Yanındaki kimdir? diye soruldu. Cebrail: Muhammed, diye cevap verdi.
Ya ona Mi'rac daveti gönderildi mi? diye soruldu. Cebrail: Evet gönderildi! diye tastik etti. Merhaba gelen zata! Bu gelen kişi ne gözel yolcu; denildi. Hemen gök kapısı açıldı. Ben birinci semaya varınca Ademle karşılaştım. Bu senin baban Adem'dir; ona selam ver! dedi. Bende selam verdim. Adem selamıma mukabele etti. Sonra: Merhaba hayırlı, iyi oğlum, salih peygamber! dedi. Sonra Cebrail benimle yukarı yükseldi. Taki ikinci semaya geldi. Bunun da kapısını çaldı. Kim o? denildi. Cebrail: Cebrail'im! dedi.
Yanındaki kimdir? diye soruldu. Cebrail: Muhammed, diye cevap verdi.
Ya ona Mi'rac daveti gönderildi mi? diye soruldu. Cebrail: Evet gönderildi! dedi.
Merhaba gelen zata! Bu gelen kişi ne gözel yolcu; denildi. Hemen gök kapısı açıldı. Ben ikinci semaya varınca orada Yahya ve İsa ile karşılaştım. Üçüncü, İdris dördüncü, Harün beşinci, Müsa altıncı İbrahim yedinci kat gökte bulunmaktadır.
Hz.Muhammed devamla şöyle buyurdu: Sonra benim üzerime her gün 50 vakit namaz farz kıldı. Ben dönüp Müsa'ya uğradığımda Musa: Ne emrolundun? diye sordu. Ben: Her gün 50 vakit namazla emrolundum? diye cevap verdim. Musa: Her gün 50 vakit namaza ümmetinin gücü yetmez. Vallahi ben, kesin olarak nası senden önce denedim. Ben İsrailoğullarını sıkı bir mümareseye tabi tuttum. Binaenaleyh sen, Rabbi'ne müracaat et, ümmetin için hafiflletmesini niyaz eyle! dedi. Ben de müracaat ve niyaz eyledim. Ben de 10 vakit namaz tenzil olundu. Bunun üzerine Musa'ya dönüp geldim. Musa, evvelki gibi tavsıyede bulundu. Ben de Rabb'ime arz-ı niyaz ettim. Bu defa 10 vakit namaz daha tenzil buyuruldu. Ben yine Musa'ya dönüp geldim. Musa da eskisi gibi öğüt verdi. Ben de Rabb'ime arz-ı niyaz ettim. Benden 10 vakit namaz daha tenzil buyuruldu. Ben yine Musa'ya dönüp geldim. Musa da önceki tavsıyede bulundu. Ben de Rabb'ime arz-ı niyaz ettim. Benden 10 vakit namaz daha tenzil olundu her gün 10 vakit namazla emrolundum. Musa'ya dönüp geldim. Musa bana evvelki mütalaasını söyledi. Ben de Allah'ın arz-ı niyaz eyledim de bu defa her gün 5 vakit namazla emrolundum. Bunun üzerine Musa'ya dönüp geldim. Musa: Ne emrolundun? diye sordu. Ben de her gün 5 vakit namazla emrolundum! dedim. Musa: Ümmetin her gün 5 vakit namazla muktedir olamaz. Ben senden evvelce nası epey tecrübe ettim; şimdi sen de Rabb'ine müracaat et de bunun ümmetin için hafiflletmesini dile! dedi. Ben: Rabb'ime çok niyaz ettim, ta ki, bir daha arz-ı niyaz eylemekten utandım. Bu süretle 5 vakit namaza razı olacağım ve bunu teslimiyet göstereceğim! dedim.
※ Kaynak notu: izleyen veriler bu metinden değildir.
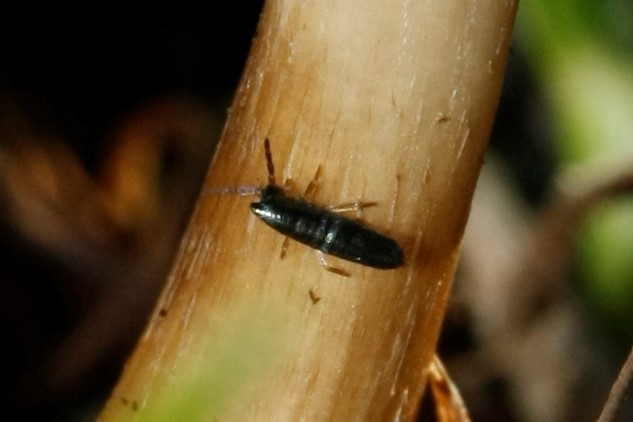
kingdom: Animalia
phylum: Arthropoda
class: Collembola
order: Entomobryomorpha
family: Entomobryidae
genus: Lepidocyrtus
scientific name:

Ben Musa'nın yanından geçince bir münadi: Ben 5 vakit namazla farizemi imza ve irade eyledim; kullarımdan fazlasını tenzil eyledim! Diye nida eyledi. Daha sonra Cebrail ile birlikte yatağıma geri döndüm ve bütün bunlar bir gece içinde olup bitmişti.